[I7] Restarting the parser from an activity

Here’s my situation:

The player is providing an instruction to a character present. The game tries to disambiguate among options, and as a result, the next command entered fails.

By turning on actions, I can see that ANSWER intercepted the second action, as follows:

This is confusing the heck out of my playtesters, and I don’t blame them. :frowning:

What I want to do is something like this:

[code]Parser-restarted is a truth state that varies.

An every turn rule:
now parser-restarted is false.

Before answering someone (called the target person) that:
if parser-restarted is false:
restart the parser; <-- Of course, this is the problem.
now parser restarted is true.[/code]

And then the behavior would be:

I found “after reading a command”, and tried an alternate solution - to store the player’s command each turn, then analyze it to figure out whether last turn’s snippet is included in the new command. Initial tests didn’t work out, though, because my code reported the last command matching no matter what (code below).

[code]The last command is a snippet that varies.

After reading a command:
if the player’s command is the last command:
dm “This was the same as your last command.”;
now the last command is the player’s command.[/code]

So I turn to the more-expert-than-me experts! How do I get around this problem?

Ouch. This of course (“of course”) occurs because the parser is pasting the commands together, producing “frog, drink frog, drink water”.

What confuses me here is that the parser is supposed to handle this case. There’s a comment:

    ! Look for a comma, and interpret this as a fresh conversation command
    ! if so:

I will have to run some tests and see why that isn’t tripping.

As for your final question, snippets are transitory – they are a pointer to the command buffer, so saving one between commands doesn’t work. This works:

The last command is an indexed text that varies.

After reading a command:
	if the player's command matches the text last command, case insensitively:
		say "This was the same as your last command.";
	now the last command is the player's command.

You’ll need to tune this further to get the result you want. For example, the first turn always triggers the message, because last command starts as “” and that’s always a subset of the player’s command. Also, any single-letter command (“i”, “n”) has a good chance of being a subset of the following command. But this demonstrates the mechanism.

One way to fine-tune that might be to set a flag when asking which do you mean, so that the after reading a command rule runs only when the player is typing a response to a which do you mean question.

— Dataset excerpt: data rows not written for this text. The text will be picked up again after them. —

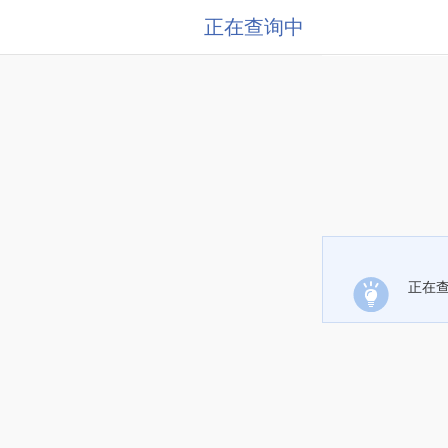
正在查询中
正在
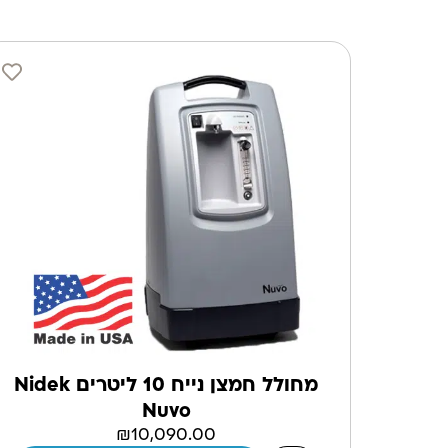
מחולל חמצן נייח 10 ליטרים Nidek
Nuvo
₪
10,090.00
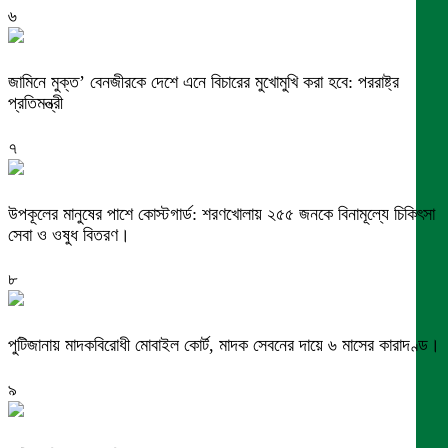
৬
জামিনে মুক্ত’ বেনজীরকে দেশে এনে বিচারের মুখোমুখি করা হবে: পররাষ্ট্র
প্রতিমন্ত্রী
৭
উপকূলের মানুষের পাশে কোস্টগার্ড: শরণখোলায় ২৫৫ জনকে বিনামূল্যে চিকিৎসা
সেবা ও ওষুধ বিতরণ।
৮
পুটিজানায় মাদকবিরোধী মোবাইল কোর্ট, মাদক সেবনের দায়ে ৬ মাসের কারাদণ্ড।
৯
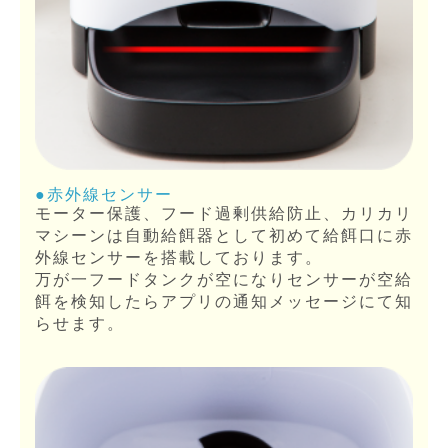
●赤外線センサー
モーター保護、フード過剰供給防止、カリカリ
マシーンは自動給餌器として初めて給餌口に赤
外線センサーを搭載しております。
万が一フードタンクが空になりセンサーが空給
餌を検知したらアプリの通知メッセージにて知
らせます。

I have encountered this in 6/11 as well. The following exchange fails as well:

paul, take
What do you want Paul to take?

east

The library produces nothing in reply to the “east” command.

Unfortunately, another bug in Inform means that the “after reading a command” rules don’t run after disambiguating an incomplete command like “EXAMINE” or “FROG, DRINK” (something which I ran up against in my own WIP recently).

Example:

[spoiler][code]Lab is a room.

A red ball and a blue ball are things in Lab.

The rat is an animal in Lab.

Persuasion rule for asking the rat to try doing something:
persuasion succeeds.

After reading a command:
say “(I just read a command! It was '[the player’s command][quotation mark]!)[command clarification break]”.

Test me with “x ball / red / x ball / get blue ball / drop ball / x / blue / x / get red ball / drop red ball / rat, get ball / red / rat, drop red ball / rat, get / red”.[/code][/spoiler]

There’s definitely a parser bug. The disambiguation behavior for a “What do you want to get?” question is not as smart as that for a “Which do you mean, …?” question. Filed bug inform7.com/mantis/view.php?id=1134.

(Why are they different? No good reason. They’re handled at two different places in the code, and one of the places was upgraded with some smarter behavior while the other was not. Looks like this happened way back in the I6 era.)

Thanks for the help, Zarf and everyone. And yikes on the bug discovery - I was really hoping this was just something beyond my experience. Well, so it goes.

I came across a similar problem with disambiguation here and have since cooked up a small extension that might help out. This will allow you to bypass disambiguation whenever you need to, like so.

After asking which do you mean (this is the bypass disambiguation rule): if (whatever), bypass disambiguation.

You will need to use an “after asking which do you mean” rule in order to bypass disambiguation. However once set up, it should work quite nicely.

Hope this helps.
Bypass Disambiguation.i7x (11.4 KB)

Interesting - thank you!

Bumped for extension awesomeness. I hope/am 90+% sure this is kosher?

Because it seems to work great for me so far in basic cases! I’m using it to hide disambiguation while hinting.